Problem statement
Go through the entries below from the first line and transcribe each one exactly, ending with the line that contains "La Adizero Adios".

Transcribed page contents:

********

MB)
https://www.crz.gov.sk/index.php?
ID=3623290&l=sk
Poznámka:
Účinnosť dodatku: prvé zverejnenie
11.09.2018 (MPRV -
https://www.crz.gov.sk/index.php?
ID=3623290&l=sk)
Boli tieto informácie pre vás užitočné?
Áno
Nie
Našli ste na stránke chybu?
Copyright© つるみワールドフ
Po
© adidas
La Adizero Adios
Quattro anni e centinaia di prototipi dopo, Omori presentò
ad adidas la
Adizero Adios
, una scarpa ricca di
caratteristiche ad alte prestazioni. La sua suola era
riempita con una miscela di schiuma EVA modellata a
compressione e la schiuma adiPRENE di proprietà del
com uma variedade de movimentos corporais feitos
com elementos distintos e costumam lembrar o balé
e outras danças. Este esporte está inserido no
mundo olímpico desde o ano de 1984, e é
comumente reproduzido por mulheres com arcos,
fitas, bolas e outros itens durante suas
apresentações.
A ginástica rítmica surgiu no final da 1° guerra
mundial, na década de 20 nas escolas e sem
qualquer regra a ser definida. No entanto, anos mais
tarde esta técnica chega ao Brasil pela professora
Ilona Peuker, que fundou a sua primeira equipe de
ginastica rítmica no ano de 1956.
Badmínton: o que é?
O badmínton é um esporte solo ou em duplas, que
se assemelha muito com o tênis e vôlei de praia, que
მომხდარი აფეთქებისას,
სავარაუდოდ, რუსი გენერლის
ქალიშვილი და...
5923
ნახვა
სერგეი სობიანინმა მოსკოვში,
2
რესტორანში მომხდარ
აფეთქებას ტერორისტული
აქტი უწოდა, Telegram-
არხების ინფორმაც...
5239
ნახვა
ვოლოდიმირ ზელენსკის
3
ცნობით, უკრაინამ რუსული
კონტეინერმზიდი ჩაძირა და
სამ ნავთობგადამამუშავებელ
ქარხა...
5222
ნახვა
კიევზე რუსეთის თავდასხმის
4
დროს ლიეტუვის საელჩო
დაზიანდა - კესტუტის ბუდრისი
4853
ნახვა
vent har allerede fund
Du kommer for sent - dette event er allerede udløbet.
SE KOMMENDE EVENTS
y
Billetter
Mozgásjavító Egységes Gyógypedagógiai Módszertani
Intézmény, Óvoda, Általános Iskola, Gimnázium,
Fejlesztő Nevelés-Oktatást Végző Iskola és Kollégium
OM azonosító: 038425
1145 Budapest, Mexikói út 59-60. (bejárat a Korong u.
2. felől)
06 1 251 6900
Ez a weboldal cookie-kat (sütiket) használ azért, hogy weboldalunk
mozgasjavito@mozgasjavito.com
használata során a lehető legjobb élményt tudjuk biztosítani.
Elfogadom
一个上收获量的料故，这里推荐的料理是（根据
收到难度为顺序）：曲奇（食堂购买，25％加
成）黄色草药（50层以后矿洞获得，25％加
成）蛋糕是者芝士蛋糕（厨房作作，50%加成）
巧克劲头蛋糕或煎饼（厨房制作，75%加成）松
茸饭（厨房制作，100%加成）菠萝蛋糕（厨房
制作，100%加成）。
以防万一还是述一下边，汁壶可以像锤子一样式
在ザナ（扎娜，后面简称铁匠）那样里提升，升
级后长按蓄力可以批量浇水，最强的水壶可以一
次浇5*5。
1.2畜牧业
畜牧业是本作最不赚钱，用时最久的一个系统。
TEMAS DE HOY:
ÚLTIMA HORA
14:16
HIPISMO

********

Result
MB)
https://www.crz.gov.sk/index.php?
ID=3623290&l=sk
Poznámka:
Účinnosť dodatku: prvé zverejnenie
11.09.2018 (MPRV -
https://www.crz.gov.sk/index.php?
ID=3623290&l=sk)
Boli tieto informácie pre vás užitočné?
Áno
Nie
Našli ste na stránke chybu?
Copyright© つるみワールドフ
Po
© adidas
La Adizero Adios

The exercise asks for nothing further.